AB : Non, déjà par rapport à une personne non-européenne ça n’a rien avoir. Mais même par exemple, j’ai des amis européens et parfois c’est quand même compliqué. Mais on n’en parle pas trop. Je pense que la double-nationalité m’a facilité la tâche. Mais je ne vis pas de l’autre côté, je ne peux pas savoir la galère que c’est.
SD : En fait, dès que tu n’es pas Européen c’est vraiment très compliqué.
AB : Oui.
SD : Je me demandais, est-ce que tu sens une différence de traitement entre toi et des Belges ? Est-ce qu’il y a des lieux où tu sens que tu peux jouer plus difficilement ? Ou est-ce que tes projets sont plus difficiles à vendre ? Sens-tu une forme d’exclusion ?
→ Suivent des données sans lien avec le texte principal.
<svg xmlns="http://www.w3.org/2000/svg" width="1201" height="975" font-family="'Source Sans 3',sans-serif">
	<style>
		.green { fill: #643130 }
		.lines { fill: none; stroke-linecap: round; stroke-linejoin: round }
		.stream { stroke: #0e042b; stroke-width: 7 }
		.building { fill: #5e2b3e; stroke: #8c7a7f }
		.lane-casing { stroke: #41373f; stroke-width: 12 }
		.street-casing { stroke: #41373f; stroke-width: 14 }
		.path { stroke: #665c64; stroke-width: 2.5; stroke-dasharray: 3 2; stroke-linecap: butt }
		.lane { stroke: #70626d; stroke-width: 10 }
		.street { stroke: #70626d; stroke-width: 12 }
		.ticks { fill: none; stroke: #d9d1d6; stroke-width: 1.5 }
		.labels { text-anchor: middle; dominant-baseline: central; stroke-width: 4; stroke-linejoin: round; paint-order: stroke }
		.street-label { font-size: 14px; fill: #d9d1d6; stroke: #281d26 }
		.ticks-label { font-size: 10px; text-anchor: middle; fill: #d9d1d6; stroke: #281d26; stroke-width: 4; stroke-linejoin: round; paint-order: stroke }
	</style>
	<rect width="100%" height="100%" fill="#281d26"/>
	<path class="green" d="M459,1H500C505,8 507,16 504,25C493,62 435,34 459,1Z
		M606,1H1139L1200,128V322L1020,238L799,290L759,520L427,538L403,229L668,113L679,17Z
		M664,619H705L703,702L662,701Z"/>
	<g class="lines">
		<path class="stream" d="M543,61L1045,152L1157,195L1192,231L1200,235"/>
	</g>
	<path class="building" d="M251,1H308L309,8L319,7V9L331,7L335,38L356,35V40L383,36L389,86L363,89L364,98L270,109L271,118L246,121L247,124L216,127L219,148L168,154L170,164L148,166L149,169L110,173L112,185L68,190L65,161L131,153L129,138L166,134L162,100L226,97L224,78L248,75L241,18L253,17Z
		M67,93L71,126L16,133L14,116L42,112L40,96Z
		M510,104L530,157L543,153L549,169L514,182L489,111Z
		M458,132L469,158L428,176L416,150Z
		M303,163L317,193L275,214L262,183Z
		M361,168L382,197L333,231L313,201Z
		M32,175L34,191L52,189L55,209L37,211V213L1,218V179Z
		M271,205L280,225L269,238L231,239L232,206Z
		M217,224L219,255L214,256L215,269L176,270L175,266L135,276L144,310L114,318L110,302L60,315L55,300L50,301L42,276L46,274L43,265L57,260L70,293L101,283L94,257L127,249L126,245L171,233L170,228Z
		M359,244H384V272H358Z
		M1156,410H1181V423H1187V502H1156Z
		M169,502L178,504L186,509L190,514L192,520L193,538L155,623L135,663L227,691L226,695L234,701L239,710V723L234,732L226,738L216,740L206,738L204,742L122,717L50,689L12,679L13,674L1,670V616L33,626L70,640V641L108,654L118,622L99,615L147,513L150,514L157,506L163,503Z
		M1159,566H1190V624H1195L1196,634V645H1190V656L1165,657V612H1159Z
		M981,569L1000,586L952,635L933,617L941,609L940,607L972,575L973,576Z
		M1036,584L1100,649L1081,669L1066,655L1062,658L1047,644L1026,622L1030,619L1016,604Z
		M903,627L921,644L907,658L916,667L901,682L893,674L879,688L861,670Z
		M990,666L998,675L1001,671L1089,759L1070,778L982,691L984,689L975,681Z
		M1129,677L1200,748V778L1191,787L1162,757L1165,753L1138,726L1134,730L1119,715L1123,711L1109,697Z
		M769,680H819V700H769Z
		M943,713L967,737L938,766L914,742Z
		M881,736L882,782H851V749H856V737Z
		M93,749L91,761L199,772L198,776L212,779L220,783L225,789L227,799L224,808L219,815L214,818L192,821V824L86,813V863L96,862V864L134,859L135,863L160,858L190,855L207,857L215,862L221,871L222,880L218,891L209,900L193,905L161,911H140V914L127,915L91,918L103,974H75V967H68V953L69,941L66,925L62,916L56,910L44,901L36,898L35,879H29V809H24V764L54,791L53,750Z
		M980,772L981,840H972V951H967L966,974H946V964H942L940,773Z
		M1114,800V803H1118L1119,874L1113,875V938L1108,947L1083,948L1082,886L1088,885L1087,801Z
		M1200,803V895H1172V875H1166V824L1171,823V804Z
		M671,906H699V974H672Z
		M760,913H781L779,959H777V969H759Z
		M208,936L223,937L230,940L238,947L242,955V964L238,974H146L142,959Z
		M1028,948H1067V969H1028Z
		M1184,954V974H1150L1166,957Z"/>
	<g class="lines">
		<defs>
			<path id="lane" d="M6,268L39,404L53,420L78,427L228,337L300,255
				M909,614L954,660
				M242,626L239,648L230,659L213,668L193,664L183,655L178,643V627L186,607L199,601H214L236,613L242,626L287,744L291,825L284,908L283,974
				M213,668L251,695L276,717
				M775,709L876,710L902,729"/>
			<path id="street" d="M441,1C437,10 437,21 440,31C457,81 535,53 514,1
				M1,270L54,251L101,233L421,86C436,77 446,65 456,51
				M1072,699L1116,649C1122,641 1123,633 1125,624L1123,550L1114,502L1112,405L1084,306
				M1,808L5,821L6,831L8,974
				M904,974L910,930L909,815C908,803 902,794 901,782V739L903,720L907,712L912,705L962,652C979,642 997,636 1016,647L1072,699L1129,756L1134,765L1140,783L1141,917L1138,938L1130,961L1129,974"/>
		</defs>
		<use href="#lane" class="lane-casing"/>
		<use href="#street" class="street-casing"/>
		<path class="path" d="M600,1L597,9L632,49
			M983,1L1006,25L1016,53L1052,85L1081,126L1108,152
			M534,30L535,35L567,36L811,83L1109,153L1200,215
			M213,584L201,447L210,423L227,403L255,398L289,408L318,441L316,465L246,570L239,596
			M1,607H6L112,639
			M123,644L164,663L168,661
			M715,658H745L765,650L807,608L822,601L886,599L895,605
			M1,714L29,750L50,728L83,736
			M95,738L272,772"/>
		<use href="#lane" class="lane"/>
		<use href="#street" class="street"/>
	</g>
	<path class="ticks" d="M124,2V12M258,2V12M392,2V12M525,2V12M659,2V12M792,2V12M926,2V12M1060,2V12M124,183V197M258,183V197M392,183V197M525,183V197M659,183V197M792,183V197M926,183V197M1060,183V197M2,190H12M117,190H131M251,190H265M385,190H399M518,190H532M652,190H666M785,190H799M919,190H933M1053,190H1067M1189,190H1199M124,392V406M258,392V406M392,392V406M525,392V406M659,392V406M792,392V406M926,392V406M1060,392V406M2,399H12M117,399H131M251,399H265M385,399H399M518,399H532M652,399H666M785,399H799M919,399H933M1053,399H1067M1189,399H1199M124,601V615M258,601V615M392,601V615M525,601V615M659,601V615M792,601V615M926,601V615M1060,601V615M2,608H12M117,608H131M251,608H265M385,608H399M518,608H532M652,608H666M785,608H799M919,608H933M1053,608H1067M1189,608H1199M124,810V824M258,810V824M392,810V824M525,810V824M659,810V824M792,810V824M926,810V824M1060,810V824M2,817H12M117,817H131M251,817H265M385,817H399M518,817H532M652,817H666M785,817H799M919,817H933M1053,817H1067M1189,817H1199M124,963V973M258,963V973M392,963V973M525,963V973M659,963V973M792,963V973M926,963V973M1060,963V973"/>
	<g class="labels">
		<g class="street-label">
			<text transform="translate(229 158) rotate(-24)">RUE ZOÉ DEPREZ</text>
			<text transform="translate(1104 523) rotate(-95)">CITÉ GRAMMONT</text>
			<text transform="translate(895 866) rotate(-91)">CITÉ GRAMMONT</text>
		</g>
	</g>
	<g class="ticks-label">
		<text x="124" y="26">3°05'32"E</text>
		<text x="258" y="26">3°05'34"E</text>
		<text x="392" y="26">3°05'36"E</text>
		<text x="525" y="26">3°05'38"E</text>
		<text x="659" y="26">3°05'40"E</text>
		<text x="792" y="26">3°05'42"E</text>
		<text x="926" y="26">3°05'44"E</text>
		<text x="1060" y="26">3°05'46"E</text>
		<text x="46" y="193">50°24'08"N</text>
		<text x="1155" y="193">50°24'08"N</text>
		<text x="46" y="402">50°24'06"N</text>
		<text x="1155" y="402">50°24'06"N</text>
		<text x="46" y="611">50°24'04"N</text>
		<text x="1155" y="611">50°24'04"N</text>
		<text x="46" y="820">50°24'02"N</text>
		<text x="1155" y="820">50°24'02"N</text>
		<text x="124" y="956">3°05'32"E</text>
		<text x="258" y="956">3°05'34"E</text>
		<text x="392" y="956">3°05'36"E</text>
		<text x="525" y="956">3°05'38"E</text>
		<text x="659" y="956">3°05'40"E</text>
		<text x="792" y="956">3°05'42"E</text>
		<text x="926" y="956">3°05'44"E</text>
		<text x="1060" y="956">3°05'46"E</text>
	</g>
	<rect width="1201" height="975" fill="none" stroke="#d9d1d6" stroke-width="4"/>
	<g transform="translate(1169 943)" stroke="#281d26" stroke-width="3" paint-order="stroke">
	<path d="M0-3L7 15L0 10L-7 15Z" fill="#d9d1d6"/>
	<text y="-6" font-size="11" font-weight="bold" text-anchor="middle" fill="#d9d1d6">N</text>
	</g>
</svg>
AB : Je ne pense pas. Après, vu que je n’ai pas grandi ici, je ne connaissais pas le marché, ou le circuit professionnel. Cela m’a pris longtemps pour connaître le réseau, les partenariats, les accès à des formations, les opportunités. En fait, il y a énormément d’opportunités en Belgique, c’est assez dingue.
SD : A quoi penses-tu ?
AB : Déjà, tu t’inscris chez Actiris, et on t’envoie vers plein de formations sur des choses dans la musique et à partir de ça on t’explique des partenariats, il y a des aides, des services d’accompagnement gratuits pour les projets, ce sont des choses qui sont impensables en Espagne.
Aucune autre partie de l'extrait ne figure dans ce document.